Paste your list below, one item per line
If 1-10 is the everyday range, 1-100 is the universal one. It maps cleanly onto percentages, fits the size of most school classrooms and small offices, and gives enough granularity to feel like a real draw. People use it for raffles, probability lessons, sports brackets, prize wheels, decision pressure (pick a number 1-100 and explain why), and a hundred other small games of chance.
The wheel on this page is pre-set to that range so you do not have to type anything. One tap on Spin and a number from 1 to 100 is yours, complete with the spinning animation that makes the draw feel real instead of arbitrary. The pre-set range removes the friction of choosing endpoints, which matters when you want a quick answer mid-conversation.
Each draw is a single call to Math.random(), multiplied by 100, floored, and incremented by one. The result is a uniformly distributed integer from 1 to 100 inclusive. Uniform means every value is equally likely, so 1 is no rarer than 50 and 100 is no rarer than 1 — a misconception that is surprisingly common when people see the wheel slow down near a small number.
The animation chooses the result first, then calculates the exact angle needed to land on that slice and rotates the wheel to that position with an easing curve. So while the spin looks like a physical process, it is actually a controlled animation playing back a result that was already decided.
By default the wheel uses sampling with replacement. Every spin is independent and the same number can come up multiple times. This is the right mode for simulations, probability demos, and most casual picks.
Toggle without replacement and the wheel removes each drawn number from the pool. After 100 spins you will have seen every integer from 1 to 100 exactly once, in random order. This mode is what you want for a raffle of up to 100 tickets, assigning unique IDs in a workshop, or generating a shuffled sequence for an experiment.
Teachers use 1-100 wheels to call on students by roll number, pick a math problem from a numbered worksheet, or run a quick odds-and-evens lesson. Probability classes love it for demonstrating the law of large numbers — spin 1,000 times, plot the results, and watch the histogram flatten out into a near-uniform distribution.
Workshop hosts use 1-100 to pick a participant, draw a prize, or break ties.
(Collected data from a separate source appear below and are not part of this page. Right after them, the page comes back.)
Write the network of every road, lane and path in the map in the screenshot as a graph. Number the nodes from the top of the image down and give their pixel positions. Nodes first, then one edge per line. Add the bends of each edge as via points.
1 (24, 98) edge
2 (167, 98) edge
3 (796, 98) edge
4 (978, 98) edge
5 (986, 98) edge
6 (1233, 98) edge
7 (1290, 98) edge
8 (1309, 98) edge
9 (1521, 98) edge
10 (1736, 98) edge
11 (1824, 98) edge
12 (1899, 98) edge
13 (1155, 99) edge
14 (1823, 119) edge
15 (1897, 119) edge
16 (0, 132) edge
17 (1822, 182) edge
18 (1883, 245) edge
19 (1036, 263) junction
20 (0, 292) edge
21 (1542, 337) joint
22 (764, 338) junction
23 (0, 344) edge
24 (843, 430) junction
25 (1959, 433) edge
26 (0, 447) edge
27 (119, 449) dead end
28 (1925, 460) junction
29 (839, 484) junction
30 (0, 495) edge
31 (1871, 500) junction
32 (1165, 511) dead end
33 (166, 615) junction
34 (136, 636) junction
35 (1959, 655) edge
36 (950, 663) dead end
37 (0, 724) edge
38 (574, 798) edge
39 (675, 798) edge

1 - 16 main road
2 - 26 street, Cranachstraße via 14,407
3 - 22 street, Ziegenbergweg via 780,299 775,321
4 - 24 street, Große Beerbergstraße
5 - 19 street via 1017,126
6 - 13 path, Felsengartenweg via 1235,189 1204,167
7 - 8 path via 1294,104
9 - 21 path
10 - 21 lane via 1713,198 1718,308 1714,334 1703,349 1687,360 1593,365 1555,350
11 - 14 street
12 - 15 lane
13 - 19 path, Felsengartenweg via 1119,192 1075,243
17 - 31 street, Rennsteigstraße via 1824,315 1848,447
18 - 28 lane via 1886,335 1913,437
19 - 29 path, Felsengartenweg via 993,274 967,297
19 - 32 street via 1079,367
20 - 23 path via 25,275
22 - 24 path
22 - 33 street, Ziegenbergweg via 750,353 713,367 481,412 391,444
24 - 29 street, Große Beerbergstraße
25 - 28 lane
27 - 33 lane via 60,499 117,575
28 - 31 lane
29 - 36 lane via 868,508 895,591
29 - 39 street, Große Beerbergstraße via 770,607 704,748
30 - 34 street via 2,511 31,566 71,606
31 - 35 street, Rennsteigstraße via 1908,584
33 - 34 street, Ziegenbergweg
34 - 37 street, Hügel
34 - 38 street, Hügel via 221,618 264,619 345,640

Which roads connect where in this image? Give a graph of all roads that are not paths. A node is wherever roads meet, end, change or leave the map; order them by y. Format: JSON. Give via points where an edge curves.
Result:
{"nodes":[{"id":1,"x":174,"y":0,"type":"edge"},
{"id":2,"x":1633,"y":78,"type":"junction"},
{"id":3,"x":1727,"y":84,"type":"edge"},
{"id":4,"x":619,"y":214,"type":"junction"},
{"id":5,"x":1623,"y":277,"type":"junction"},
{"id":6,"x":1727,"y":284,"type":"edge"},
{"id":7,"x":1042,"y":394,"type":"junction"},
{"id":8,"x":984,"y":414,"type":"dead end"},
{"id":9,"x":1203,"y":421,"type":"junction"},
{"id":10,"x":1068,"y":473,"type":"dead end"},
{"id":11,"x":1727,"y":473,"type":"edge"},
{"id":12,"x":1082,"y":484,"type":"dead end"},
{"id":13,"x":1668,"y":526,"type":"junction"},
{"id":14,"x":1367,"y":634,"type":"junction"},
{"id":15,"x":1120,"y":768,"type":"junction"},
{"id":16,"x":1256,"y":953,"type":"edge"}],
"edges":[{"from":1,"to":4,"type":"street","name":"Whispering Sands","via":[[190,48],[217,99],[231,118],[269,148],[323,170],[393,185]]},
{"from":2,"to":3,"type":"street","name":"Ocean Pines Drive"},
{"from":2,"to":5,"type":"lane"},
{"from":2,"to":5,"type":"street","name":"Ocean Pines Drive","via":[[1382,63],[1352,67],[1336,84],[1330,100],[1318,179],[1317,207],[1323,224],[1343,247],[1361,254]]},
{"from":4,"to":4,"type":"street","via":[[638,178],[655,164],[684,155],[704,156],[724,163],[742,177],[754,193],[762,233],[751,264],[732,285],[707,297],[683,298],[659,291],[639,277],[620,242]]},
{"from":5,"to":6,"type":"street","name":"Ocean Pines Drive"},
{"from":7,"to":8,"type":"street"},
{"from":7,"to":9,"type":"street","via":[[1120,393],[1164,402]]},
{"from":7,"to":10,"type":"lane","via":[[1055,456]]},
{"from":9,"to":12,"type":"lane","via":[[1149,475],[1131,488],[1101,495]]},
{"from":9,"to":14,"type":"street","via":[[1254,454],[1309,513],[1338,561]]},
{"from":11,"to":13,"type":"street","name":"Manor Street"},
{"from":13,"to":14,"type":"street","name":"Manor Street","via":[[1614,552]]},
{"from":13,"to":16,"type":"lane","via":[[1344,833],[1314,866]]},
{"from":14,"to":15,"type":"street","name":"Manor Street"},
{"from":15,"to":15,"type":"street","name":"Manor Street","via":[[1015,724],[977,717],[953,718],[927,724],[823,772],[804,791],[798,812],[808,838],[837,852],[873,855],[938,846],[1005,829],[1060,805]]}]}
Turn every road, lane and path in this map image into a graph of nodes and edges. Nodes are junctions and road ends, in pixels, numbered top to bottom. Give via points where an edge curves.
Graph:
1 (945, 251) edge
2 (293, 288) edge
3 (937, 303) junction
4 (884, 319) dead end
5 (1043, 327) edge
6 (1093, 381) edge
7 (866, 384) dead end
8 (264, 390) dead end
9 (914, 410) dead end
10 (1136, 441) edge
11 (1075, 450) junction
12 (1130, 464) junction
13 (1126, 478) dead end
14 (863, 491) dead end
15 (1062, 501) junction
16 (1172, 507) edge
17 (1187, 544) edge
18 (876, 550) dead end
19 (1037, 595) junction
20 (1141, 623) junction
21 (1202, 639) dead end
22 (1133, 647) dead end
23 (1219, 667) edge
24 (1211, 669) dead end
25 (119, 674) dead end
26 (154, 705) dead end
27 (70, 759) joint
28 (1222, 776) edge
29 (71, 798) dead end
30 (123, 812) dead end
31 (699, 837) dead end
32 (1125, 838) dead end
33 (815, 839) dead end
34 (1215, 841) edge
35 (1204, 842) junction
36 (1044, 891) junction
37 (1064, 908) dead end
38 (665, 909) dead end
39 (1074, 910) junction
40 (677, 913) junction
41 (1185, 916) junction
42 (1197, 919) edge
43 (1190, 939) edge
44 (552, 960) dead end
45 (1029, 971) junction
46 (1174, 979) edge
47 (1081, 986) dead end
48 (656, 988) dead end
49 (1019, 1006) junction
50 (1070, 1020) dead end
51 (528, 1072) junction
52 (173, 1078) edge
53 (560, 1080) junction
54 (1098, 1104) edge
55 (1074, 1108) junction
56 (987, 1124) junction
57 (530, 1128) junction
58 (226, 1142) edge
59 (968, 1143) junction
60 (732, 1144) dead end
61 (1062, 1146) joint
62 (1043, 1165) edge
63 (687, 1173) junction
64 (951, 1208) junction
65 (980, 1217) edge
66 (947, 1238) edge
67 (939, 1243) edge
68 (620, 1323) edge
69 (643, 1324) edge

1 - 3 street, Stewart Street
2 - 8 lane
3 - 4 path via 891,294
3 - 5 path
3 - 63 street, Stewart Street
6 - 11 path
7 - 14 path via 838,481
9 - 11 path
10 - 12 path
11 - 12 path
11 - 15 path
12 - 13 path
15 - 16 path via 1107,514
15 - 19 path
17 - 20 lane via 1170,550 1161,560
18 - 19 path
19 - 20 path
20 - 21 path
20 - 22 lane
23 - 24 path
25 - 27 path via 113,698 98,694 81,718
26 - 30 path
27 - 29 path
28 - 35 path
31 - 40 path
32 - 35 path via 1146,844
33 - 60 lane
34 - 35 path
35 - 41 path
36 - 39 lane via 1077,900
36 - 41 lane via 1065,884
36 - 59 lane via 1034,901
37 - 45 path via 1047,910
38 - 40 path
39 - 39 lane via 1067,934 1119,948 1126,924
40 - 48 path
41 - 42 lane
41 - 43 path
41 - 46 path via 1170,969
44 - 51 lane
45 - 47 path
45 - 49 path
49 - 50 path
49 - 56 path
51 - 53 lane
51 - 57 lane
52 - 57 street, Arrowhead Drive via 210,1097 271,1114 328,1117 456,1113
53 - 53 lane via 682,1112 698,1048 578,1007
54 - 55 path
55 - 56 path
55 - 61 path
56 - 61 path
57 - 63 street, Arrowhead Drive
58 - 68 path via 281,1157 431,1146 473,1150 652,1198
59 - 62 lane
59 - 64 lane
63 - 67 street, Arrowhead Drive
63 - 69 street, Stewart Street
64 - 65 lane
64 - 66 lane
With no-replacement mode you can run a small lottery where every participant gets one and only one number, and the wheel keeps drawing until every prize is assigned.
Browser pseudo-randomness is fine for everything described above, but it is not cryptographically secure. Do not use this wheel to generate one-time codes, security PINs that protect real assets, or anything where unpredictability matters for safety. For those uses your platform's crypto.getRandomValues or a server-side secure RNG is the right tool, since they draw on real entropy sources that resist prediction even by sophisticated attackers.
It is also not a guarantee for real lotteries — picking 1-100 here will not improve your odds in a state lottery any more than choosing your birthday would. The wheel is for fun, decisions, and classroom learning, not for monetized gambling. If you find yourself spinning the wheel hoping it can pick winning numbers, that is a sign to step away.
The wheel is also not an authoritative random number service for scientific research. If you are publishing statistical work that requires verified randomness, use a documented and seeded random number generator inside your analysis pipeline so your results are reproducible. This wheel is built for human use, not automation.